=== Extrait cité ===

Elf Aquitaine est approché en 1975 par des escrocs qui prétendent avoir inventé une technologie permettant à des avions de reconnaissance de détecter des gisements de pétrole. Elf obtient l'autorisation de l'État pour lancer de la recherche et du développement de cette technologie, qui n'aboutit à rien. Après l'investigation emblématique menée par Pierre Péan, journaliste à l'hebdomadaire satirique Le Canard enchaîné, l'enquête est reprise par la Justice et débouche sur un scandale politico-financier en 1983.
L'expression « avions renifleurs » est lancée par Pierre Péan, qui reprend la formulation de son informateur principal, un haut fonctionnaire. Outre l'aspect cocasse de cette mystification et le montant des sommes engagées, le fait que les noms de Valéry Giscard d'Estaing et Raymond Barre soient associés à cette affaire lui donne un réel retentissement. L'ancien président de la République sera exonéré de toute responsabilité par la commission d'enquête parlementaire.
Aldo Bonassoli est un agriculteur italien autodidacte (devenu réparateur de télévision et pionnier des effets vidéos). Il est le partenaire d'Alain de Villegas, aristocrate belge[1]. Ce dernier est nanti d'un diplôme d’ingénieur. Lui et Bonassoli sont férus de science et avides de publicité.
À la fin des années 1960, les deux inventeurs prétendent déjà avoir fabriqué un appareil permettant la détection de nappes phréatiques. Le nouvel appareil est censé restituer sur un écran la composition du sous-sol, et donc déterminer l’emplacement de gisements de pétrole. C'est cette nouvelle version qui sera l'objet de la fraude.
Ils rencontrent dans des circonstances obscures un avocat français du nom de Jean Violet[1]. Celui-ci a longtemps travaillé pour le SDECE (les services secrets français de l’époque), en collaboration avec certains responsables de l’Église catholique romaine afin de financer des opérations de déstabilisation dans les territoires satellites de l’Union soviétique via les communautés religieuses locales. C'est pourquoi il a pu développer un réseau de relations important, dont l'ancien président du Conseil Antoine Pinay et Philippe de Weck, un des patrons de l’Union de banques suisses (UBS)[2].

=== Entrées fournies ===

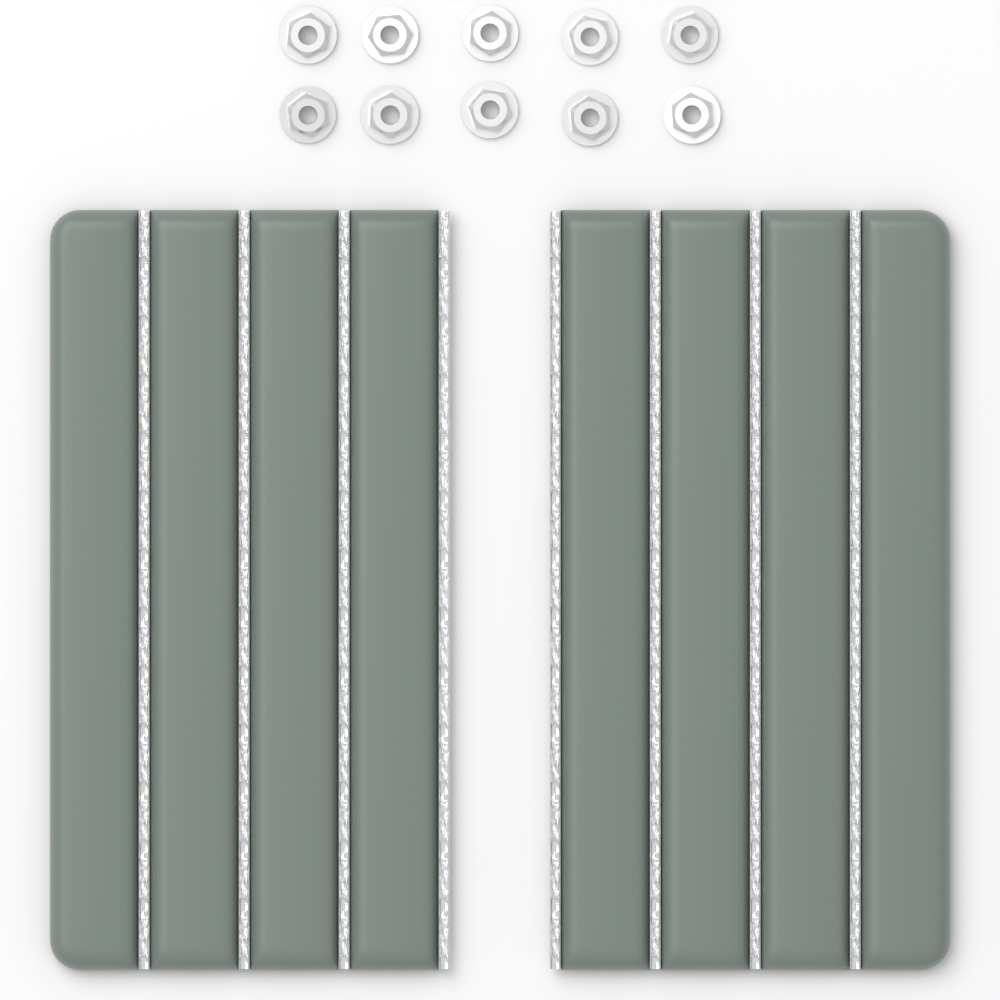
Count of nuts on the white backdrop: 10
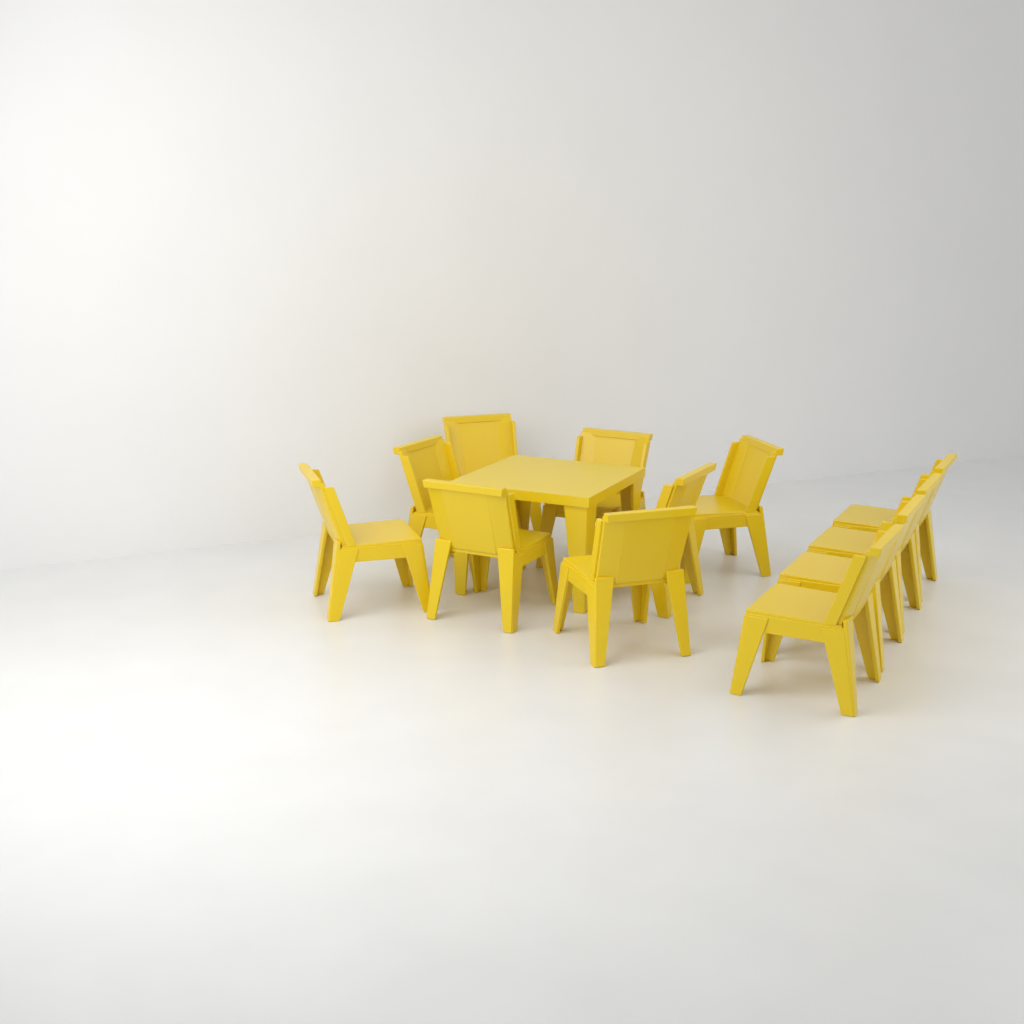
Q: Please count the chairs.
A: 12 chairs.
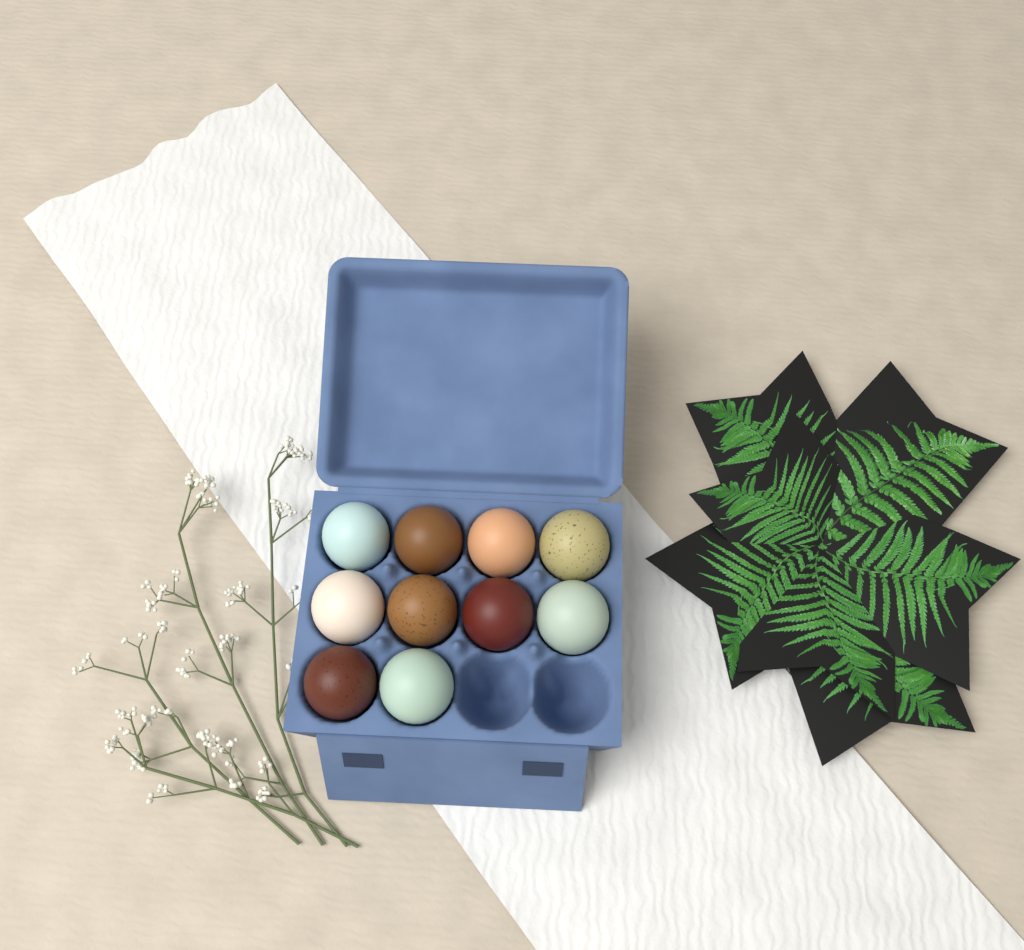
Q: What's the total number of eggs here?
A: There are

===

À faire:
1 – D'après l'extrait sur les avions renifleurs, de qui vient l'expression « avions renifleurs » ?
2 – En vous appuyant sur l'extrait sur les avions renifleurs, expliquez pourquoi cette affaire a eu un réel retentissement.

Corrigé des exercices:
1 – Elle vient de Pierre Péan, qui reprenait la formulation de son informateur principal, un haut fonctionnaire.

2 – L'affaire a eu un réel retentissement surtout parce que les noms de Valéry Giscard d'Estaing et de Raymond Barre y étaient associés. S'y ajoutaient l'aspect cocasse de la mystification et le montant des sommes engagées.